The Mayor is elected by the supplementary vote method for a fixed term of four years, with elections taking place in May. As with most elected posts in the UK, there is a deposit, in this case of £10,000 which is returnable on the candidate's winning at least 5% of the first-choice votes cast.
In 2004, the second election was held. After being re-admitted to the Labour Party, Ken Livingstone was their official candidate. He won re-election after second preference votes were counted, with Steve Norris again coming second.
The remaining local government functions are performed by the London borough councils. There is some overlap, for example the borough councils are responsible for waste management, but the mayor is required to produce a waste management strategy. In 2010 the Mayor launched an initiative in partnership with the Multi-academy TrustAET to transform schools across London. This led to the establishment of London Academies Enterprise Trust (LAET) which was intended to be a group of 10 Academies, but it only reached a group of 4 before the Mayor withdrew in 2013.
They have also included the London Partnerships Register which was a voluntary scheme without legal force for same-sex couples to register their partnership, and paved the way for the introduction by the United Kingdom Parliament of civil partnerships. Unlike civil partnerships, the London Partnerships Register was open to heterosexual couples who favour a public commitment other than marriage.
As Mayor of London, Ken Livingstone was also a supporter of the London Olympics in 2012, and is known to encourage sport in London; especially when sport can be combined with helping UK charities-like The London Marathon and British 10K charity races. However, Livingstone, in a Mayoral election debate on the BBC's Question Time in April 2008 did state that the primary reason he supported the Olympic bid was to secure funding for the redevelopment of the East End of London. In the summer of 2007 he brought the Tour de France cycle race to London.

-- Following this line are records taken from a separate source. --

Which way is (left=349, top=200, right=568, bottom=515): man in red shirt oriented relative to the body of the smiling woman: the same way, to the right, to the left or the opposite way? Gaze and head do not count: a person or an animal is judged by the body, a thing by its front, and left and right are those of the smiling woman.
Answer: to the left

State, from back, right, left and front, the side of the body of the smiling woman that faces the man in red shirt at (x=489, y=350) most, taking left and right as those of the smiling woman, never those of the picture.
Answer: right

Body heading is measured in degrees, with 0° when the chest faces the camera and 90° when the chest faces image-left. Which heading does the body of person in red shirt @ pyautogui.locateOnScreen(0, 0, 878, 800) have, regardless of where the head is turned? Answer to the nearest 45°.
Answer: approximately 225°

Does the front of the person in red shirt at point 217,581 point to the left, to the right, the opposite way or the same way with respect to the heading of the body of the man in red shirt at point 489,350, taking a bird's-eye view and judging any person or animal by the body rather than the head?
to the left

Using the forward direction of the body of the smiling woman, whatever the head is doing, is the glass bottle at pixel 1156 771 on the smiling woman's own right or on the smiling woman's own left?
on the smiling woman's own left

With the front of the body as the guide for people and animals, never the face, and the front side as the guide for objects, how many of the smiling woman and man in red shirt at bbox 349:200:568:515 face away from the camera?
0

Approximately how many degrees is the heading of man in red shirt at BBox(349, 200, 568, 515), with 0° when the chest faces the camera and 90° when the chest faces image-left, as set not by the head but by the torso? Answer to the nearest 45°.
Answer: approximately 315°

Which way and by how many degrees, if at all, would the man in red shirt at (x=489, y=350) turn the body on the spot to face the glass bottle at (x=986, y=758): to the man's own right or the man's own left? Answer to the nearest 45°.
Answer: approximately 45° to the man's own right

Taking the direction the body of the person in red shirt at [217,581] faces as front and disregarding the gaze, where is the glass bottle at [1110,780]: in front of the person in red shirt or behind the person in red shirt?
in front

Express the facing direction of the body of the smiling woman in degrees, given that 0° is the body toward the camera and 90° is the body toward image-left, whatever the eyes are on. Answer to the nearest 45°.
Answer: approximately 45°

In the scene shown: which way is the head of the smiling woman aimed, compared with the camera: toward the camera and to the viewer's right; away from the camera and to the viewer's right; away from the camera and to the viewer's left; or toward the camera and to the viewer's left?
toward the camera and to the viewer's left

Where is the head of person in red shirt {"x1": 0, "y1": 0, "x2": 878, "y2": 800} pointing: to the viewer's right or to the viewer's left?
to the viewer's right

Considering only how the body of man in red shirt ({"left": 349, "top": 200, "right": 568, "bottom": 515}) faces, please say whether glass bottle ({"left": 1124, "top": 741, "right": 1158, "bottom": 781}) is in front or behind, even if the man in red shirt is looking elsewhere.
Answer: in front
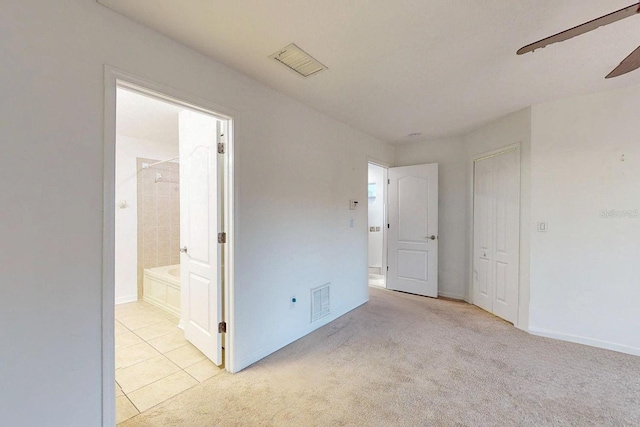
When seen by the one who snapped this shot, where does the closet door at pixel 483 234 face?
facing the viewer and to the left of the viewer

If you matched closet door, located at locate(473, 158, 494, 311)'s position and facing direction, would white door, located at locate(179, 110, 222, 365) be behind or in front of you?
in front

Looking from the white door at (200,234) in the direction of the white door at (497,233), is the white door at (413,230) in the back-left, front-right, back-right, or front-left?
front-left

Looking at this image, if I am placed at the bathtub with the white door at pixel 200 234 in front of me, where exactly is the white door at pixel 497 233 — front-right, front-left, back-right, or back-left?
front-left

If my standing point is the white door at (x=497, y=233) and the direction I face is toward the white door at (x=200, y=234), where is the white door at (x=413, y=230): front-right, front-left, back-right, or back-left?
front-right

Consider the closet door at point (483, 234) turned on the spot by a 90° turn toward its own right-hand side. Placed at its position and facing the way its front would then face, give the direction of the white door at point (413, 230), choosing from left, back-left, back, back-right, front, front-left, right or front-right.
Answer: front-left

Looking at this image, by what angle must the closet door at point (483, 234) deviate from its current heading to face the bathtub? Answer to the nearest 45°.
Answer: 0° — it already faces it
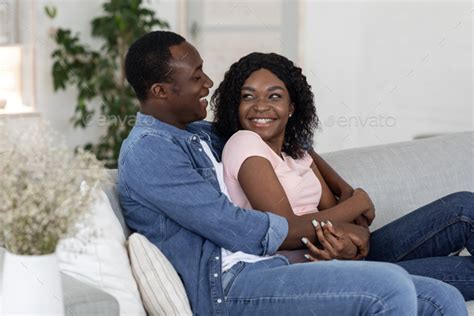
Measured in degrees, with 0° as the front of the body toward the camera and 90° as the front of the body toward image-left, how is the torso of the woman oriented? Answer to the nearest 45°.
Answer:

In May 2008, Boris Johnson introduced a new transport safety initiative to put 440 high-visibility police officers on bus hubs and the immediate vicinity. A ban on alcohol on underground, bus, Docklands Light Railway, and tram services and stations across the capital was announced.
Also in May 2008, Boris Johnson announced the closure of The Londoner newspaper, saving approximately £2.9 million. A percentage of this saving will be spent on planting 10,000 new street trees.
In 2010 Boris Johnson extended the coverage of Oyster card electronic ticketing to all National Rail overground train services.
Also in 2010 Boris Johnson opened a cycle hire scheme (originally sponsored by Barclays, now Santander) with 5,000 bicycles available for hire across London. The scheme gained the nickname of "Boris Bikes" by both Londoners and members of the various media.
In 2011 Boris Johnson set up the Outer London Fund, a money pot of up to £50 million designed to help facilitate better, more effective local high streets. Areas in London were given the chance to submit proposals for two separate pots of money, which would be granted to them if their bid was successful. Successful bids for Phase 1 included Enfield, Muswell Hill and Bexley Town Centre. The recipients of Phase 2 funding are still to be announced.
In January 2013 Boris Johnson appointed journalist Andrew Gilligan as the first Cycling Commissioner for London.
In March 2013 Boris Johnson announced £1 billion of investment in infrastructure to make cycling safer in London, including a 15-mile (24 km) East-West segregated 'Crossrail for bikes'.
At the General Election of 7 May 2015, Boris Johnson was elected as MP for Uxbridge and Ruislip South with 50.2% of the vote on a turnout of 63.4%, and he continued to serve until the mayoral election in May 2016, when Sadiq Khan was elected as his successor.